SUBJECTS THE OPERATING AGREEMENT MAY CHANGE
Sections 105(D)-(E) of the New Act set forth a number of provisions that are specifically permitted in an operating agreement. While it may be redundant to set these out—as any provisions not specifically prohibited from being in an operating agreement are permitted the committee thought it important to make sure there was no question that these provisions are permissible. These provisions include:
- expanding, limiting or eliminating the duty of care, duty of loyalty or any other fiduciary duty of a member or manager to the company or anyone bound by the operating agreement, except for elimination of the duty of good faith and fair dealing or the duty to refrain from willful or intentional misconduct.
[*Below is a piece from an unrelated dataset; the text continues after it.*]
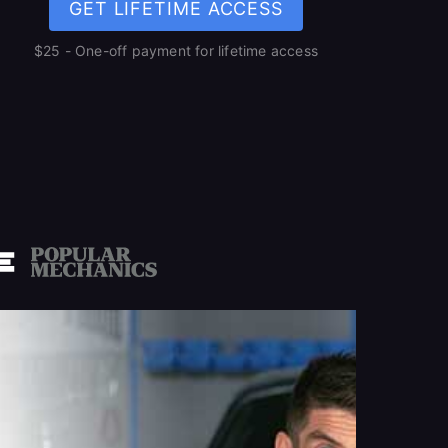
GET LIFETIME ACCESS
$25 - One-off payment for lifetime access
- expanding, limiting or eliminating liability of a member or manager for breach of the operating agreement, or breach of duties, including the duties of care and loyalty, except for elimination of liability for breaches of the duty of good faith and fair dealing or the duty to refrain from willful or intentional misconduct.
- specifying a method by which specific acts thatwould otherwise be breaches of fiduciary or other duties could be authorized or ratified.
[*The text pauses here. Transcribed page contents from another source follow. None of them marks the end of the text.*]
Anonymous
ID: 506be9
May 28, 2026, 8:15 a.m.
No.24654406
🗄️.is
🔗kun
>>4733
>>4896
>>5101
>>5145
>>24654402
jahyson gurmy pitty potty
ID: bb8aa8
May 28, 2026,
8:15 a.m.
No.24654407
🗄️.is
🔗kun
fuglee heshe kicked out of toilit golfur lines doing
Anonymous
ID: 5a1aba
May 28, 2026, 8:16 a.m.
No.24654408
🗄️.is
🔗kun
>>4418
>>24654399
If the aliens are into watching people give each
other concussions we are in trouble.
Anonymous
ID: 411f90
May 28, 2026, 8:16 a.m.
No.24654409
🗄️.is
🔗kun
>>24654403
- specifying a method by which damages from specific acts that would otherwise be breaches of fiduciary or other duties could be indemnified or reimbursed.
- defining the fiduciary duties of a member or manager to be the same as the fiduciary duties of a director, officer or shareholder of an Arizona corporation.
IF YOU OPERATE AN EXISTING LLC
Members and managers of existing LLCs should take this opportunity to review existing operating agreements, particularly provisions on fiduciary duties, in light of the new law, and make appropriate changes.